#### WHAT IS NEEDED:
Only the text belongs in the copy. Transcribe the data exactly and drop any pictures.

#### EXERCISE DATA:
******
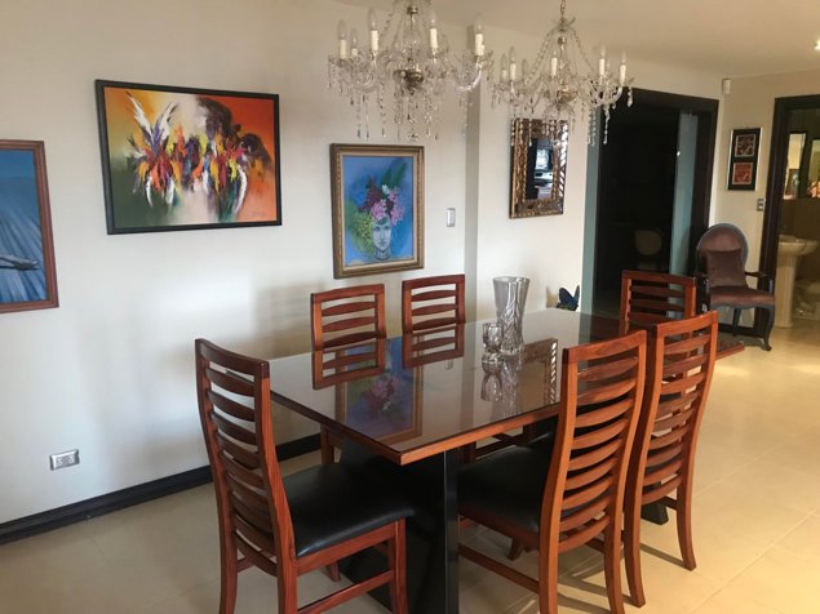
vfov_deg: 49.7
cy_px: 307
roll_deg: +0.4
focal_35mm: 28
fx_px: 663
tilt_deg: -9.3
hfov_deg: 63.5
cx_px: 410
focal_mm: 3.99
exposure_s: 1/8
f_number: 1.8
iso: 100
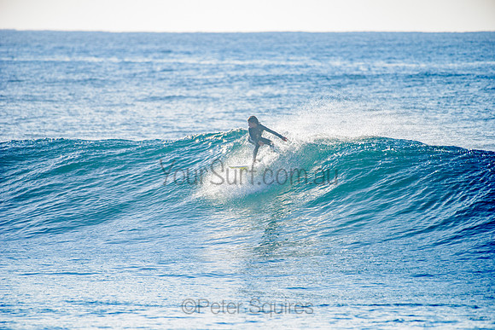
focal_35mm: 500
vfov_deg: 2.8
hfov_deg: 4.1
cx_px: 248
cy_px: 165
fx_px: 6876
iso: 160
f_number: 5.6
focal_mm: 500
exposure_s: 1/2000
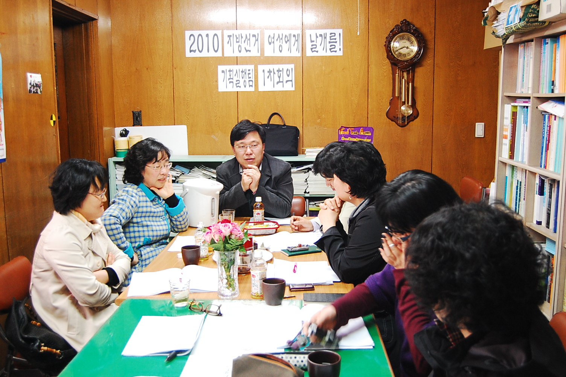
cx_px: 283
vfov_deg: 36.8
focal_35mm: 36
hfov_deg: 53.2
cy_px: 188
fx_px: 565
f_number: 4
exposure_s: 1/15
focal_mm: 24
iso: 800
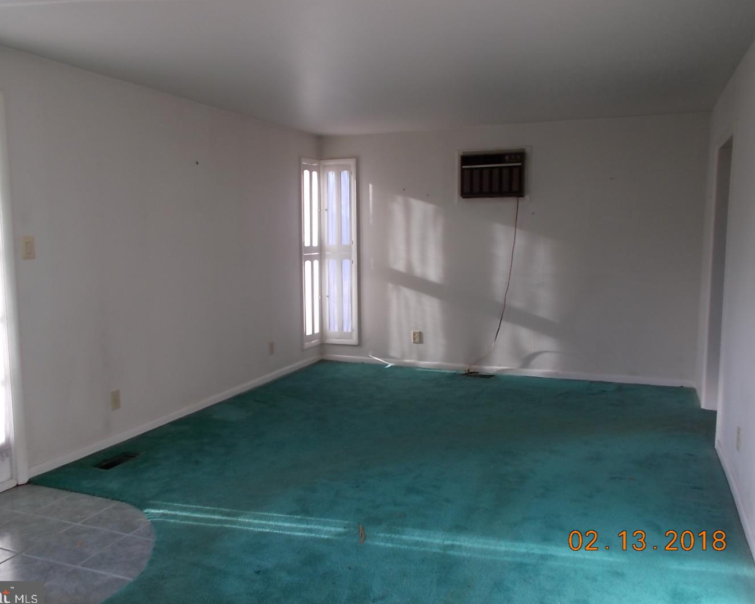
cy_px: 304
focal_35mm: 32
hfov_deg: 55.6
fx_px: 715
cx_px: 356
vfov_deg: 45.8
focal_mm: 5.3
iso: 80
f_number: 3.4
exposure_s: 1/40
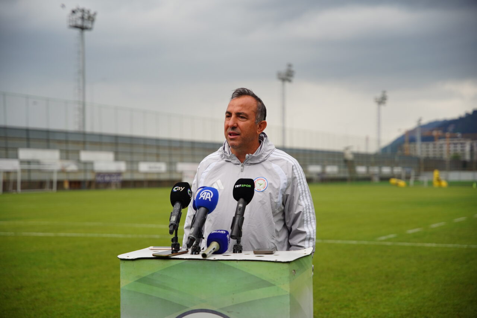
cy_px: 159
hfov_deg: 28.8
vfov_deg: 19.5
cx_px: 238
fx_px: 927
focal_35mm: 70
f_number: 2.8
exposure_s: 1/1000
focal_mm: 70
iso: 250
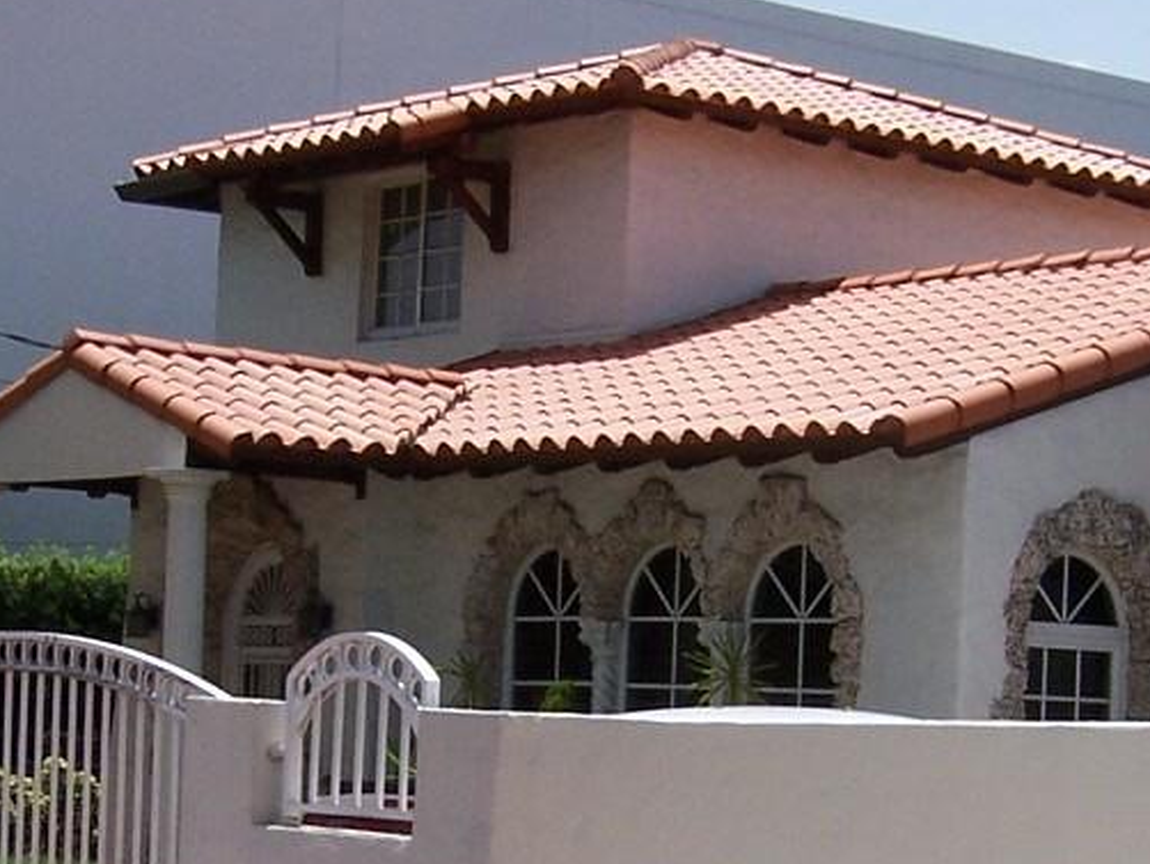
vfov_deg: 14.4
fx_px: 3390
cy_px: 678
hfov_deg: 19.2
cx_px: 509
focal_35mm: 102
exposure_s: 1/1000
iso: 80
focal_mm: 5.5
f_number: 4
******
#### EXERCISE OUTPUT:
vfov_deg: 49.7
cy_px: 307
roll_deg: +0.4
focal_35mm: 28
fx_px: 663
tilt_deg: -9.3
hfov_deg: 63.5
cx_px: 410
focal_mm: 3.99
exposure_s: 1/8
f_number: 1.8
iso: 100
focal_35mm: 500
vfov_deg: 2.8
hfov_deg: 4.1
cx_px: 248
cy_px: 165
fx_px: 6876
iso: 160
f_number: 5.6
focal_mm: 500
exposure_s: 1/2000
cx_px: 283
vfov_deg: 36.8
focal_35mm: 36
hfov_deg: 53.2
cy_px: 188
fx_px: 565
f_number: 4
exposure_s: 1/15
focal_mm: 24
iso: 800
cy_px: 304
focal_35mm: 32
hfov_deg: 55.6
fx_px: 715
cx_px: 356
vfov_deg: 45.8
focal_mm: 5.3
iso: 80
f_number: 3.4
exposure_s: 1/40
cy_px: 159
hfov_deg: 28.8
vfov_deg: 19.5
cx_px: 238
fx_px: 927
focal_35mm: 70
f_number: 2.8
exposure_s: 1/1000
focal_mm: 70
iso: 250
vfov_deg: 14.4
fx_px: 3390
cy_px: 678
hfov_deg: 19.2
cx_px: 509
focal_35mm: 102
exposure_s: 1/1000
iso: 80
focal_mm: 5.5
f_number: 4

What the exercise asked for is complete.